Long waiting times, lack of staff and overcrowding at Mamelodi Hospital
Staff shortages and a lack of beds are among the chief challenges faced by doctors and nurses at the Mamelodi Hospital.
Others problems include inadequate ventilation and no seclusion rooms for mentally ill patients.
These issues - and other constraints - came to the fore during a tour of the hospital by a SA Human Rights Commission (SAHRC) group on Tuesday.
The visit formed part of an investigation into an incident in which 76-year-old Martha Marais was tied to a bench at the hospital two weeks ago. A nurse, security guard and two doctors implicated in the matter have been put on special leave.
The commission's Gauteng manager, Buang Jones, said the purpose of the site visit was to examine a number of factors, including infrastructure and human resources issues - to ascertain whether patients were receiving proper health care.
"This is on the back of what happened [to Marais]. We will also look at the state of the hospital equipment," he said.
It emerged that the challenges started right in the reception area, where there was a "challenge of waiting time".
"The ideal waiting time is 160 minutes but we are far above that. We are on 240 minutes," the hospital's quality assurance manager Maesela Phogole told Jones during the visit.
Phogole attributed the long waiting time to a shortage of administrative staff at reception.
He told Jones that the hospital has a shortage of doctors and nurses.
The hospital's casualty area is the busiest, according to officials. Scores of people were waiting on benches while waiting to be attended.
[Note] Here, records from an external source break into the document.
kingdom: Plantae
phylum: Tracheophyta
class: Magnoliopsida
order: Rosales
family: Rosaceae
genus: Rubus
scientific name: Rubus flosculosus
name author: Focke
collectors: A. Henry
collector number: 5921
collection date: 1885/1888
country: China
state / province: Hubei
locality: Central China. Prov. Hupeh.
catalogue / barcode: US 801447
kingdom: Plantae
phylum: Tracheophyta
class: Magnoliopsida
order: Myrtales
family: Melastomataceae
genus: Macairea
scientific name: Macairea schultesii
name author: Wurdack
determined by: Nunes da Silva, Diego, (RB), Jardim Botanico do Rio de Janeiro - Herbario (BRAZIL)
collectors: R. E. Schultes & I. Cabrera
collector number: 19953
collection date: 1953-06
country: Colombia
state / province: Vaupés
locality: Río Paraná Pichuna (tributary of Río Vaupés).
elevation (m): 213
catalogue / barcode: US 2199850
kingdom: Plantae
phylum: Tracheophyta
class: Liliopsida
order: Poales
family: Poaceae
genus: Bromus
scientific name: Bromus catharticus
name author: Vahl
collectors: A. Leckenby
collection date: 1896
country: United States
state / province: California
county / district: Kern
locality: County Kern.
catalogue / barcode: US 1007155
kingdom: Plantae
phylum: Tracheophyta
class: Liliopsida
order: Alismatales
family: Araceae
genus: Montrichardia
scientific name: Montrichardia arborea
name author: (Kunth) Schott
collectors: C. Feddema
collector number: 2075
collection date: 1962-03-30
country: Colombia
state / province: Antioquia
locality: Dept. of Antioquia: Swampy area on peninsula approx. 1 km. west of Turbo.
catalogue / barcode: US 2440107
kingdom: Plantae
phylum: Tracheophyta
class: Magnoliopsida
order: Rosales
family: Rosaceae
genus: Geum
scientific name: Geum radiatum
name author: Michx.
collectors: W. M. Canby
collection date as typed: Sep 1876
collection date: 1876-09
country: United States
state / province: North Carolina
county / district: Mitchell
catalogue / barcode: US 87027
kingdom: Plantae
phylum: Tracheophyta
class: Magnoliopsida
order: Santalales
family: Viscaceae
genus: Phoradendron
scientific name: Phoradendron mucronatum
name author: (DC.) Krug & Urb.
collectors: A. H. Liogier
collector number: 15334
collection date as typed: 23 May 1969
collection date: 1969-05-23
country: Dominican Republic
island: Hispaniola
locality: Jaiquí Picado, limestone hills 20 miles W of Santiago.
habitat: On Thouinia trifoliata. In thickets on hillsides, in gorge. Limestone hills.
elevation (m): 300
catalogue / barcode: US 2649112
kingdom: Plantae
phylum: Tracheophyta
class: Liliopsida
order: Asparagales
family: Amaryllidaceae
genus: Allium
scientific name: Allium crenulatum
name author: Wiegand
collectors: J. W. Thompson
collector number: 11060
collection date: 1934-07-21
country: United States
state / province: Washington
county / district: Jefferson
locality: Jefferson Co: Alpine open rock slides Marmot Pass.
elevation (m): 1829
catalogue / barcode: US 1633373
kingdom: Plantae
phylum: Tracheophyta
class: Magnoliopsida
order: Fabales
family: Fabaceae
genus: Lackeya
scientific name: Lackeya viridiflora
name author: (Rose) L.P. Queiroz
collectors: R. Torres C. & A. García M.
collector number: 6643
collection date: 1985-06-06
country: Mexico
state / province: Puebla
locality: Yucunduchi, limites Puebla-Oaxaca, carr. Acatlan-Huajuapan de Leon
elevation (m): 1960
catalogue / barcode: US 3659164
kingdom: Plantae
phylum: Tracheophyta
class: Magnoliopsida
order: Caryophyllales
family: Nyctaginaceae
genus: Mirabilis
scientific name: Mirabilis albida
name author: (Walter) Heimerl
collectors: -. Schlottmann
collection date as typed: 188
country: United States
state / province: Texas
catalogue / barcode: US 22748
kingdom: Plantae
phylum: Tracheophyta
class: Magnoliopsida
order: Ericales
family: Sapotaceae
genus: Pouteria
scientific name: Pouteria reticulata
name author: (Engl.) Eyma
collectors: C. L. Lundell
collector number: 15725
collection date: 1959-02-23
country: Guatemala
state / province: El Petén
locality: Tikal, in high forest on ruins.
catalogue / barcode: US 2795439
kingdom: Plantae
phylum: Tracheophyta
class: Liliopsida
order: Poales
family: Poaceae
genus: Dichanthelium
Others could be seen lying on the floor.
Referring to the Marais incident, Dr Adeleye Awolola said the woman had been waiting for a doctor.
"She was sitting on the bench. We just don't know how she ended up underneath it. The thing is, when a confused person is sitting, they can find their way anywhere," Awolola said.
He said Marais should not have been restrained on the bench, but because there was a problem with the shortage of beds, she could not be taken into a ward.
"If we have an acutely psychotic patient, you can ask security to help you in restraining the patient. If we don't have sufficient beds, security personnel are not able to manage the patient at all."
One of the officials demonstrated to Jones how Marais had been tied to the chair.
Phuphuma Mthombeni, a nurse at casualty, said overcrowding was a huge problem.
"We have a shortage of nurses, a shortage of resources such as stock. So we try to improvise most of the time," Mthombeni said.
She said when they were out of stock, they asked other hospitals to replenish it.
She said they were not able to adequately perform their duties because of the challenges they faced.
Mthombeni said the casualty area also did not have ventilation.
"When you leave the building and go outside you can tell the difference in how you breathe. The patients become irritable with us and they blame us for things we have no control over," Mthombeni said.
She said they got about 25 patients on an average day and the number increases to more than 40 on weekends.
Asked what kept her and her colleagues going despite the challenges, Mthombeni said: "It's knowing what we are here for. We motivate each other as a team."
Jones said the SAHRC would write a follow-up letter to the hospital following the site visit.